While most carriers are still in the planning stages of offering these services, there is growing interest in the technology among carriers. Today, at Light Reading’s Storage Over Optical seminar in New York, 55 percent of the 228 registrants were service providers.
“We’ve all got the infrastructure and the fiber rings to do storage,” says Renee Lem, a senior carrier sales executive for WilTelCommunications Group Inc. (Nasdaq: WTEL), who attended the event. “Now we just need to provide the protocols and the mechanisms to turn it into a product.”
WilTel is already working on a managed storage service in its labs, says Lem. Other carriers are also working on offerings. AT&T Corp. (NYSE: T)began offering its storage extension service back in January.
Carriers like AT&T and WilTel already provide the optical pipes used for building out storage area networks. Enterprise customers add equipment to connect these pipes to different sites to form their networks. Typically, they implement and manage these networks themselves.
“Customers have been building these networks themselves,” says Craig Krivin, product manager of StorageConnect, from AT&T. “But the one thing they have been lacking is the management piece.”With the AT&T solution, the carrier manages the infrastructure and monitors the network. When a failure occurs, it’s the carrier who will go in and fix the problem.
Disaster recovery and business continuity requirements are the two biggest drivers in this push for improved storage area networking.
Government regulations are also a driver. More than 10,000 government regulations affecting storage in the U.S. have been implemented in the past few years. These regulations require financial institutions and other organizations with critical data to have a network in place that can store and quickly retrieve it. The regulations mandate the kinds of data that are to be stored, the time within which it must be retrieved, and even the distances between storage sites.
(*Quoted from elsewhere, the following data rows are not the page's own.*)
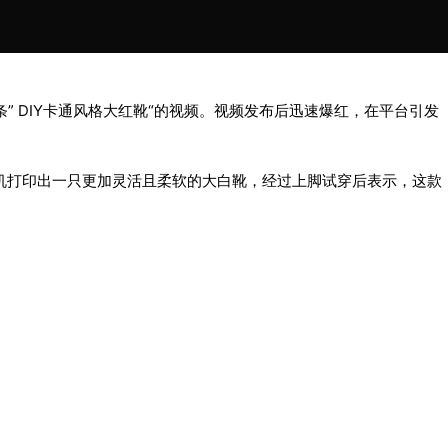
。
作了一条” DIY卡通风格大红靴“的视频。视频发布后迅速爆红，在平台引发
 打印机打印出一只更加灵活且柔软的大白靴，经过上脚试穿后表示，这款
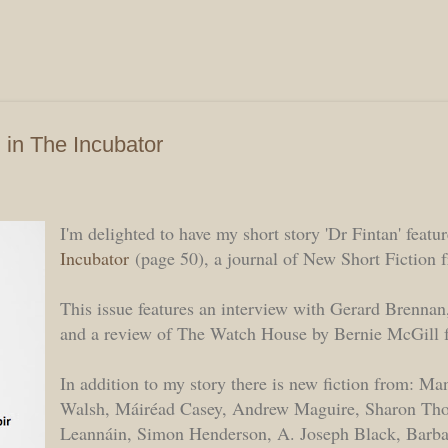
Skip to main content
d in The Incubator
I'm delighted to have my short story 'Dr Fintan' featu
Incubator
(page 50), a journal of New Short Fiction 
This issue features an interview with Gerard Brennan
and a review of The Watch House by Bernie McGill 
In addition to my story there is new fiction from: Ma
Walsh, Máiréad Casey, Andrew Maguire, Sharon Th
Leannáin, Simon Henderson, A. Joseph Black, Barba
All of these new regulations and requirements have put increasing pressure on companies to update and expand their storage area networks and disaster recovery mechanisms.
“Even the customers who aren’t being required by law to improve data recovery are updating their networks anyway,” said Steven Montag, of ADVA AG Optical Networking (Frankfurt: ADV) during a panel discussion at the seminar today. “In order to compete, some of the smaller companies want to show that they can provide the same level of recovery as the big players.”
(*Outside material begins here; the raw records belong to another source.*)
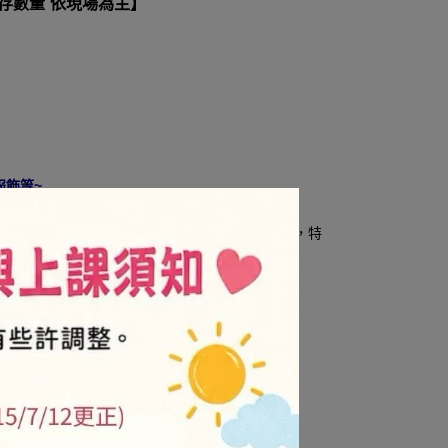
庫存數量 依現場為主】
服飾等~
5
NT$24
/金卡會員-售價8折
(部份商品9折，特
扣)
.is/3njdxz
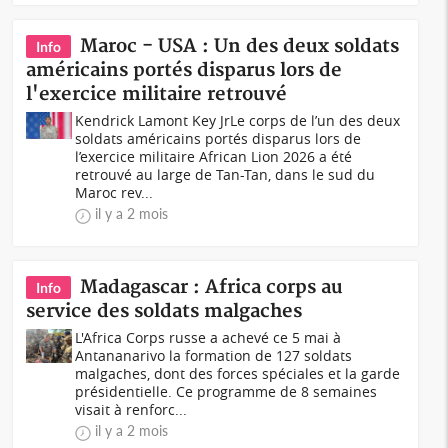
Maroc - USA : Un des deux soldats
Info
américains portés disparus lors de
l'exercice militaire retrouvé
Kendrick Lamont Key JrLe corps de l’un des deux
soldats américains portés disparus lors de
l’exercice militaire African Lion 2026 a été
retrouvé au large de Tan-Tan, dans le sud du
Maroc rev...
il y a 2 mois
Madagascar : Africa corps au
Info
service des soldats malgaches
L'Africa Corps russe a achevé ce 5 mai à
Antananarivo la formation de 127 soldats
malgaches, dont des forces spéciales et la garde
présidentielle. Ce programme de 8 semaines
visait à renforc...
il y a 2 mois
Damian Goldstein, senior IP solutions consultant for AT&T, says service providers can offer enterprise customers a more cost effective solution to satisfy these new requirements. This is especially true for companies that are adding secondary and tertiary data recovery sites.
“A lot of these companies don’t have the capital to buy a bunch of new equipment,” he says. “We can offer them a managed service for a monthly fee that doesn’t require an upfront capital expense.”
But some enterprise customers say they don’t want to give up control of their networks to their service provider.
“When something goes wrong I can be there in half an hour,” said David Billingsley, chief network architect of Baptist Heath, in an interview after his keynote speech at the seminar today. “I don’t want to wait for a service provider to figure out the problem. In a disaster, it’s my neck that’s on the line.”
But Billingsley says he sees instances where a managed service might be a good fit. He says companies that have an immediate need to expand their storage and data recovery networks can benefit from a managed service that will get them up and running much more quickly than if they were to develop the expertise themselves.
While managed storage services may provide a big opportunity for carriers, they likely won’t generate much revenue in the near term.
“This is mission-critical stuff, and it takes six to nine months to get things implemented,” says AT&T’s Goldstein.